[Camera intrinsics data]

* * *

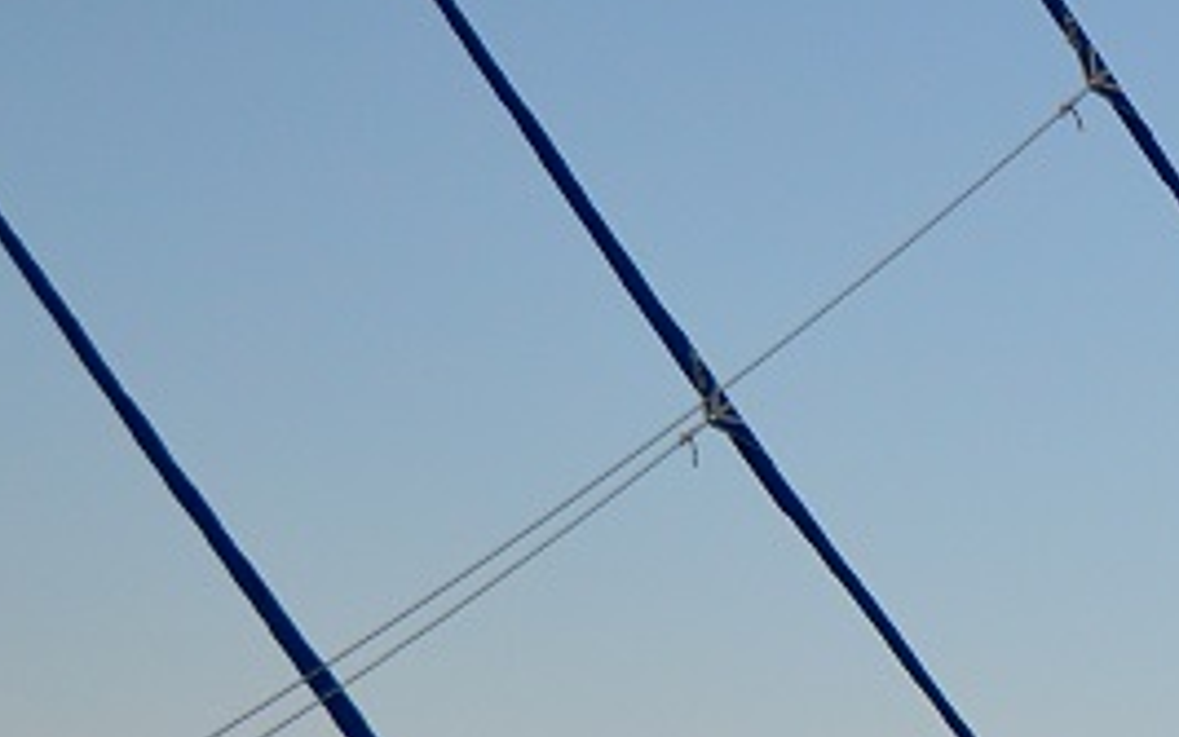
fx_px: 4403
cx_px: 1384
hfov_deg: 14.8
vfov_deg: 9.1
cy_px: 1348
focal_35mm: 137
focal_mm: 24
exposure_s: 1/500
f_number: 4
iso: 400
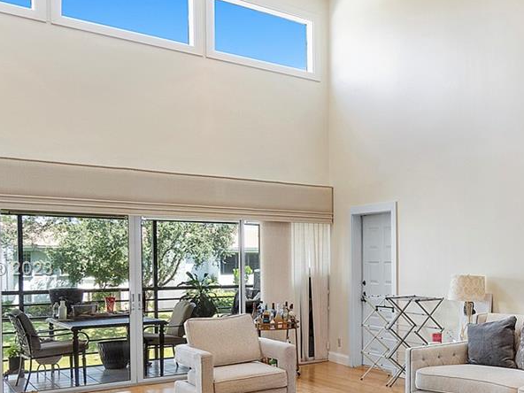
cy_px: 270
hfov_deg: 43.5
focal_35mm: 39
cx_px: 478
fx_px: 590
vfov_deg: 36.3
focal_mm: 10
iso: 160
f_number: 11
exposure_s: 1/5
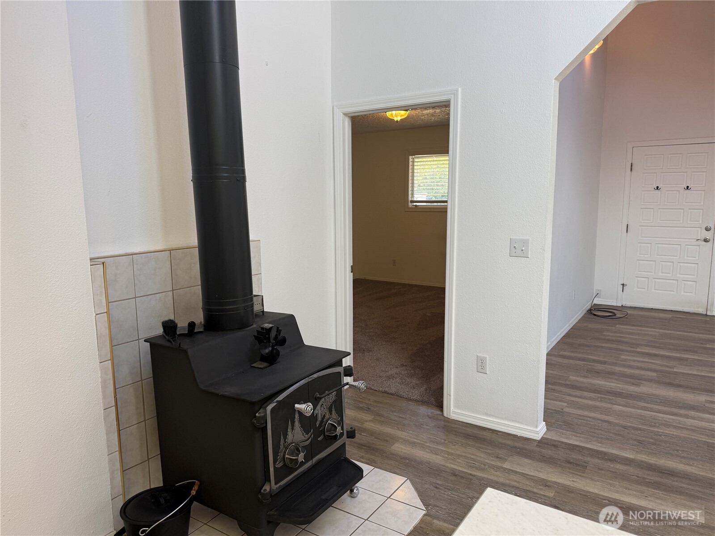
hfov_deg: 71.6
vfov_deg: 56.8
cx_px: 358
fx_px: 496
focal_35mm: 24
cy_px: 268
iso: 100
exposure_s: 1/120
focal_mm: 6.76
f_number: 1.78
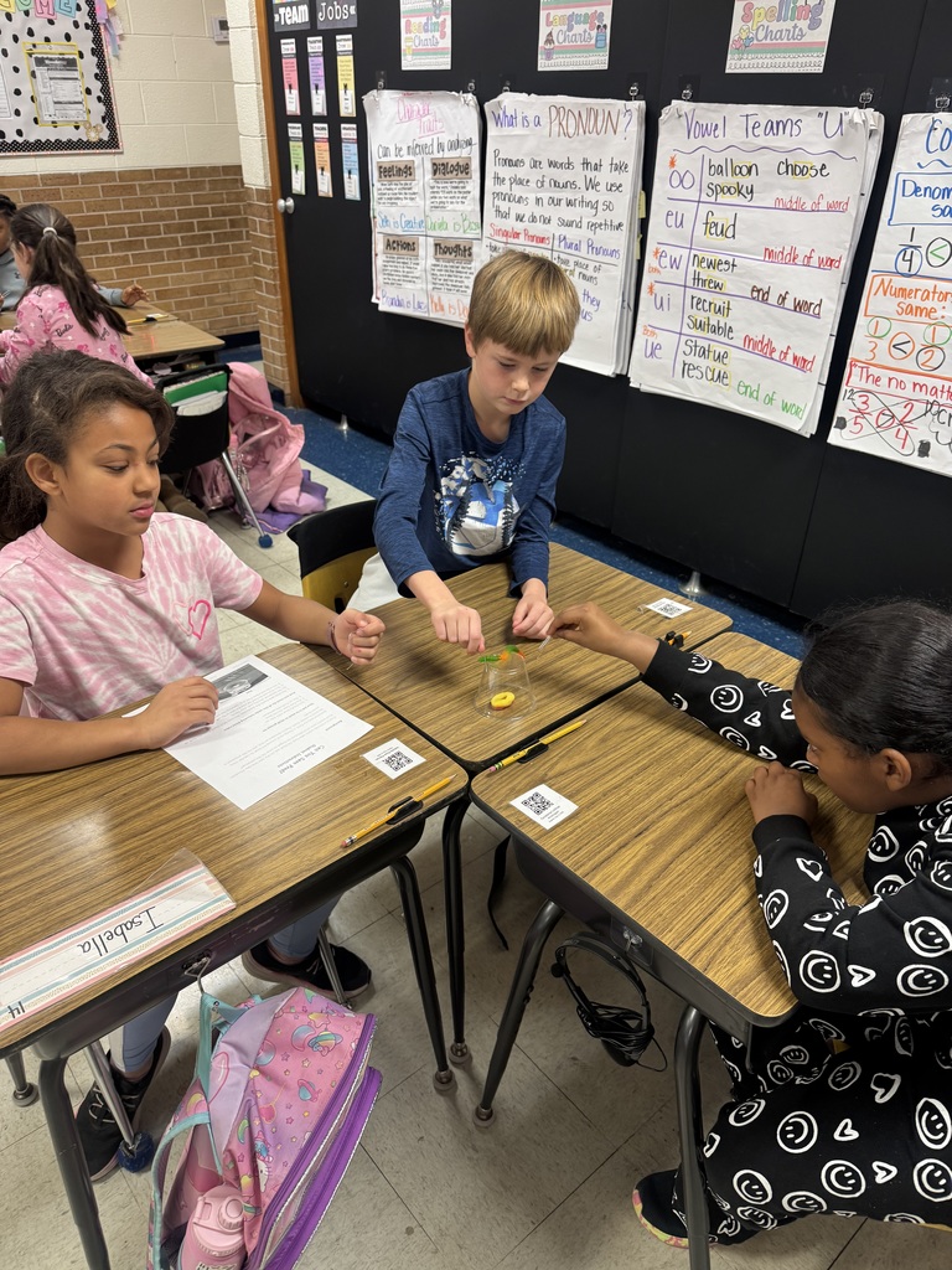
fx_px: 880
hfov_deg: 56.8
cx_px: 476
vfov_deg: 71.6
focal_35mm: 24
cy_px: 635
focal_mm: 6.76
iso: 160
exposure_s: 1/60
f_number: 1.78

* * *

:: WHAT YOU SHOULD DO ::
Pictures aside, reproduce every record exactly as it stands.

:: RESULT OF THIS EXERCISE ::
fx_px: 4403
cx_px: 1384
hfov_deg: 14.8
vfov_deg: 9.1
cy_px: 1348
focal_35mm: 137
focal_mm: 24
exposure_s: 1/500
f_number: 4
iso: 400
cy_px: 270
hfov_deg: 43.5
focal_35mm: 39
cx_px: 478
fx_px: 590
vfov_deg: 36.3
focal_mm: 10
iso: 160
f_number: 11
exposure_s: 1/5
hfov_deg: 71.6
vfov_deg: 56.8
cx_px: 358
fx_px: 496
focal_35mm: 24
cy_px: 268
iso: 100
exposure_s: 1/120
focal_mm: 6.76
f_number: 1.78
fx_px: 880
hfov_deg: 56.8
cx_px: 476
vfov_deg: 71.6
focal_35mm: 24
cy_px: 635
focal_mm: 6.76
iso: 160
exposure_s: 1/60
f_number: 1.78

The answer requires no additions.